◆ **TASK ITEM**: Omit all pictures. Print the remaining lines exactly, from the start of the data through the line containing "Que pouvons-nous attendre de nos rencontres?".

(Stored data)
☆ ☆ ☆

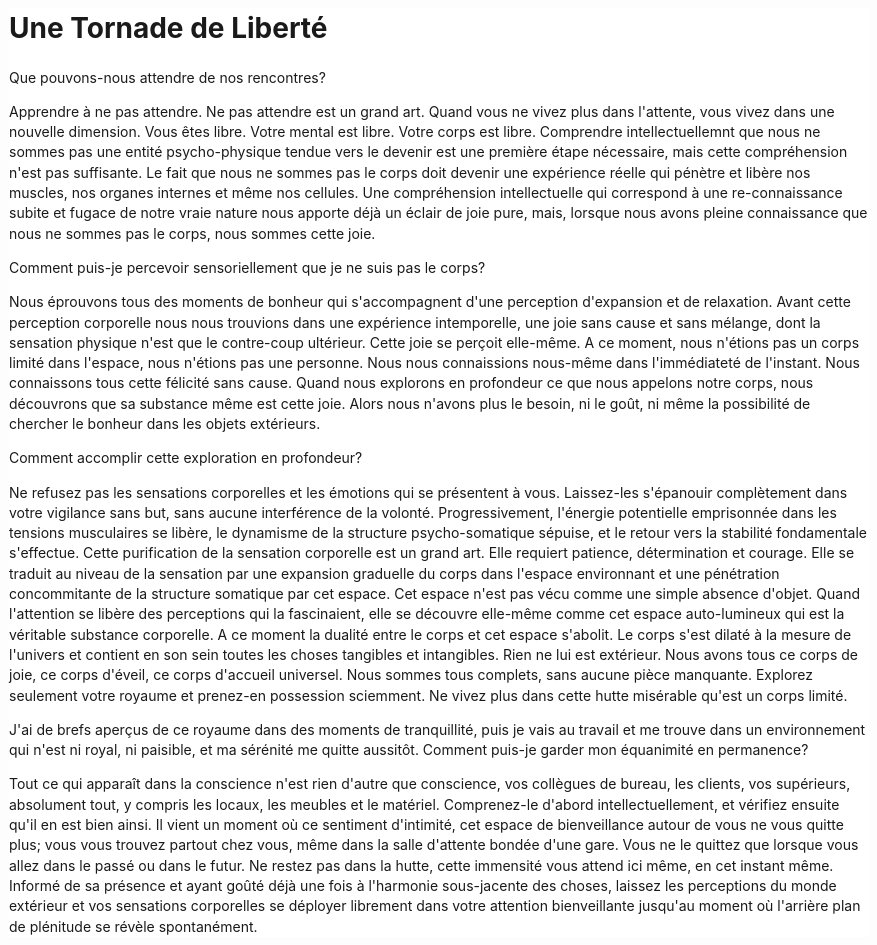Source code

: # Une Tornade de Liberté

Que pouvons-nous attendre de nos rencontres?

Apprendre à ne pas attendre. Ne pas attendre est un grand art. Quand vous ne vivez plus dans l'attente, vous vivez dans une nouvelle dimension. Vous êtes libre. Votre mental est libre. Votre corps est libre. Comprendre intellectuellemnt que nous ne sommes pas une entité psycho-physique tendue vers le devenir est une première étape nécessaire, mais cette compréhension n'est pas suffisante. Le fait que nous ne sommes pas le corps doit devenir une expérience réelle qui pénètre et libère nos muscles, nos organes internes et même nos cellules. Une compréhension intellectuelle qui correspond à une re-connaissance subite et fugace de notre vraie nature nous apporte déjà un éclair de joie pure, mais, lorsque nous avons pleine connaissance que nous ne sommes pas le corps, nous sommes cette joie.

Comment puis-je percevoir sensoriellement que je ne suis pas le corps?

Nous éprouvons tous des moments de bonheur qui s'accompagnent d'une perception d'expansion et de relaxation. Avant cette perception corporelle nous nous trouvions dans une expérience intemporelle, une joie sans cause et sans mélange, dont la sensation physique n'est que le contre-coup ultérieur. Cette joie se perçoit elle-même. A ce moment, nous n'étions pas un corps limité dans l'espace, nous n'étions pas une personne. Nous nous connaissions nous-même dans l'immédiateté de l'instant. Nous connaissons tous cette félicité sans cause. Quand nous explorons en profondeur ce que nous appelons notre corps, nous découvrons que sa substance même est cette joie. Alors nous n'avons plus le besoin, ni le goût, ni même la possibilité de chercher le bonheur dans les objets extérieurs.

Comment accomplir cette exploration en profondeur?

Ne refusez pas les sensations corporelles et les émotions qui se présentent à vous. Laissez-les s'épanouir complètement dans votre vigilance sans but, sans aucune interférence de la volonté. Progressivement, l'énergie potentielle emprisonnée dans les tensions musculaires se libère, le dynamisme de la structure psycho-somatique sépuise, et le retour vers la stabilité fondamentale s'effectue. Cette purification de la sensation corporelle est un grand art. Elle requiert patience, détermination et courage. Elle se traduit au niveau de la sensation par une expansion graduelle du corps dans l'espace environnant et une pénétration concommitante de la structure somatique par cet espace. Cet espace n'est pas vécu comme une simple absence d'objet. Quand l'attention se libère des perceptions qui la fascinaient, elle se découvre elle-même comme cet espace auto-lumineux qui est la véritable substance corporelle. A ce moment la dualité entre le corps et cet espace s'abolit. Le corps s'est dilaté à la mesure de l'univers et contient en son sein toutes les choses tangibles et intangibles. Rien ne lui est extérieur. Nous avons tous ce corps de joie, ce corps d'éveil, ce corps d'accueil universel. Nous sommes tous complets, sans aucune pièce manquante. Explorez seulement votre royaume et prenez-en possession sciemment. Ne vivez plus dans cette hutte misérable qu'est un corps limité.

J'ai de brefs aperçus de ce royaume dans des moments de tranquillité, puis je vais au travail et me trouve dans un environnement qui n'est ni royal, ni paisible, et ma sérénité me quitte aussitôt. Comment puis-je garder mon équanimité en permanence?

Tout ce qui apparaît dans la conscience n'est rien d'autre que conscience, vos collègues de bureau, les clients, vos supérieurs, absolument tout, y compris les locaux, les meubles et le matériel. Comprenez-le d'abord intellectuellement, et vérifiez ensuite qu'il en est bien ainsi. Il vient un moment où ce sentiment d'intimité, cet espace de bienveillance autour de vous ne vous quitte plus; vous vous trouvez partout chez vous, même dans la salle d'attente bondée d'une gare. Vous ne le quittez que lorsque vous allez dans le passé ou dans le futur. Ne restez pas dans la hutte, cette immensité vous attend ici même, en cet instant même. Informé de sa présence et ayant goûté déjà une fois à l'harmonie sous-jacente des choses, laissez les perceptions du monde extérieur et vos sensations corporelles se déployer librement dans votre attention bienveillante jusqu'au moment où l'arrière plan de plénitude se révèle spontanément.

☆ ☆ ☆

◆ **TASK ANSWER**:
Source code

: # Une Tornade de Liberté

Que pouvons-nous attendre de nos rencontres?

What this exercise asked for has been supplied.